◆ **Activity**: Retype the material so that each line matches the original exactly.

= Beginning of Section =

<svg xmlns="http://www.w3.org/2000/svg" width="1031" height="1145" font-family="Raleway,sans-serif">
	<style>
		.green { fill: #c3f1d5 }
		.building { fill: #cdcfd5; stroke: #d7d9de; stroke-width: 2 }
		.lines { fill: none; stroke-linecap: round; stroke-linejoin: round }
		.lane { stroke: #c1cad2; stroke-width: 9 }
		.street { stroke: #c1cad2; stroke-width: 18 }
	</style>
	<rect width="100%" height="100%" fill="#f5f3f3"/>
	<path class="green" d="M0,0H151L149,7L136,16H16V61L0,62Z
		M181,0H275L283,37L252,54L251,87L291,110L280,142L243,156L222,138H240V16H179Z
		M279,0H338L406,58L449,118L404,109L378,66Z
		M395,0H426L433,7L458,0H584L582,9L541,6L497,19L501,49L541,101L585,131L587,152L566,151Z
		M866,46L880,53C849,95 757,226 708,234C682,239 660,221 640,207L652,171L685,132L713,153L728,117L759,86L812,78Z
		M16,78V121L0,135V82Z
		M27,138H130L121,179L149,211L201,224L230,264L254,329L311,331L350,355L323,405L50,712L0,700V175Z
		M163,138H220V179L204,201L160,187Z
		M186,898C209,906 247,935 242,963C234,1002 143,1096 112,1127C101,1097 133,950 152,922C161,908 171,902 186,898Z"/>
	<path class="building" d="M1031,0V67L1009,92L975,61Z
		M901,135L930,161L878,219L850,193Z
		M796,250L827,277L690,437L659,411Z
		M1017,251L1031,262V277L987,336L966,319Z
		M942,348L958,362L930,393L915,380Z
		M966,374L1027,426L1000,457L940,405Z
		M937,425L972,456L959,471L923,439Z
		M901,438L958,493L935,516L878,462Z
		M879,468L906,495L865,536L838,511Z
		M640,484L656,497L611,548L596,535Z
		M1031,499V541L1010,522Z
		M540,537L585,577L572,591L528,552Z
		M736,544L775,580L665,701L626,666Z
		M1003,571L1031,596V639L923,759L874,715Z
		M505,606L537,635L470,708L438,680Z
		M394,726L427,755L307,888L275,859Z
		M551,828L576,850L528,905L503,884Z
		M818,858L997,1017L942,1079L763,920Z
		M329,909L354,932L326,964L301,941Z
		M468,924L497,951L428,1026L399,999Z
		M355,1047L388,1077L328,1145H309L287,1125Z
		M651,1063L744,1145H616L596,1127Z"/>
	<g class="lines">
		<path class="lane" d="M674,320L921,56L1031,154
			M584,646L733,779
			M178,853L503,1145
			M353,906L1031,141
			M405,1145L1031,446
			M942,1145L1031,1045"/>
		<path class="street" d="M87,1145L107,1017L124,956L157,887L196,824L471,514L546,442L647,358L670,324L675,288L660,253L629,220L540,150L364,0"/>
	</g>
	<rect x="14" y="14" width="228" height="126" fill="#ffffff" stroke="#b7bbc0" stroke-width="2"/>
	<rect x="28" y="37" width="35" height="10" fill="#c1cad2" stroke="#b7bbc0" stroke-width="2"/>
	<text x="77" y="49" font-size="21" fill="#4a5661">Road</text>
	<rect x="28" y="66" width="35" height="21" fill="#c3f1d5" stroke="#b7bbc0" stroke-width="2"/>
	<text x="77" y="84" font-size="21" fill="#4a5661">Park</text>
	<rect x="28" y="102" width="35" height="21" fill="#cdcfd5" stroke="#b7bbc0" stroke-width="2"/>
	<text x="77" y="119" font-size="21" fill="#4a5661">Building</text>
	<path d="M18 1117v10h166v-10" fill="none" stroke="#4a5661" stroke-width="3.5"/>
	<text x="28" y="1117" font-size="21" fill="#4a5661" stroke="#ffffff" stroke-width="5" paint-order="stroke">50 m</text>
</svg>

= End of Section =

◆ **Solution for this problem**:
<svg xmlns="http://www.w3.org/2000/svg" width="1031" height="1145" font-family="Raleway,sans-serif">
	<style>
		.green { fill: #c3f1d5 }
		.building { fill: #cdcfd5; stroke: #d7d9de; stroke-width: 2 }
		.lines { fill: none; stroke-linecap: round; stroke-linejoin: round }
		.lane { stroke: #c1cad2; stroke-width: 9 }
		.street { stroke: #c1cad2; stroke-width: 18 }
	</style>
	<rect width="100%" height="100%" fill="#f5f3f3"/>
	<path class="green" d="M0,0H151L149,7L136,16H16V61L0,62Z
		M181,0H275L283,37L252,54L251,87L291,110L280,142L243,156L222,138H240V16H179Z
		M279,0H338L406,58L449,118L404,109L378,66Z
		M395,0H426L433,7L458,0H584L582,9L541,6L497,19L501,49L541,101L585,131L587,152L566,151Z
		M866,46L880,53C849,95 757,226 708,234C682,239 660,221 640,207L652,171L685,132L713,153L728,117L759,86L812,78Z
		M16,78V121L0,135V82Z
		M27,138H130L121,179L149,211L201,224L230,264L254,329L311,331L350,355L323,405L50,712L0,700V175Z
		M163,138H220V179L204,201L160,187Z
		M186,898C209,906 247,935 242,963C234,1002 143,1096 112,1127C101,1097 133,950 152,922C161,908 171,902 186,898Z"/>
	<path class="building" d="M1031,0V67L1009,92L975,61Z
		M901,135L930,161L878,219L850,193Z
		M796,250L827,277L690,437L659,411Z
		M1017,251L1031,262V277L987,336L966,319Z
		M942,348L958,362L930,393L915,380Z
		M966,374L1027,426L1000,457L940,405Z
		M937,425L972,456L959,471L923,439Z
		M901,438L958,493L935,516L878,462Z
		M879,468L906,495L865,536L838,511Z
		M640,484L656,497L611,548L596,535Z
		M1031,499V541L1010,522Z
		M540,537L585,577L572,591L528,552Z
		M736,544L775,580L665,701L626,666Z
		M1003,571L1031,596V639L923,759L874,715Z
		M505,606L537,635L470,708L438,680Z
		M394,726L427,755L307,888L275,859Z
		M551,828L576,850L528,905L503,884Z
		M818,858L997,1017L942,1079L763,920Z
		M329,909L354,932L326,964L301,941Z
		M468,924L497,951L428,1026L399,999Z
		M355,1047L388,1077L328,1145H309L287,1125Z
		M651,1063L744,1145H616L596,1127Z"/>
	<g class="lines">
		<path class="lane" d="M674,320L921,56L1031,154
			M584,646L733,779
			M178,853L503,1145
			M353,906L1031,141
			M405,1145L1031,446
			M942,1145L1031,1045"/>
		<path class="street" d="M87,1145L107,1017L124,956L157,887L196,824L471,514L546,442L647,358L670,324L675,288L660,253L629,220L540,150L364,0"/>
	</g>
	<rect x="14" y="14" width="228" height="126" fill="#ffffff" stroke="#b7bbc0" stroke-width="2"/>
	<rect x="28" y="37" width="35" height="10" fill="#c1cad2" stroke="#b7bbc0" stroke-width="2"/>
	<text x="77" y="49" font-size="21" fill="#4a5661">Road</text>
	<rect x="28" y="66" width="35" height="21" fill="#c3f1d5" stroke="#b7bbc0" stroke-width="2"/>
	<text x="77" y="84" font-size="21" fill="#4a5661">Park</text>
	<rect x="28" y="102" width="35" height="21" fill="#cdcfd5" stroke="#b7bbc0" stroke-width="2"/>
	<text x="77" y="119" font-size="21" fill="#4a5661">Building</text>
	<path d="M18 1117v10h166v-10" fill="none" stroke="#4a5661" stroke-width="3.5"/>
	<text x="28" y="1117" font-size="21" fill="#4a5661" stroke="#ffffff" stroke-width="5" paint-order="stroke">50 m</text>
</svg>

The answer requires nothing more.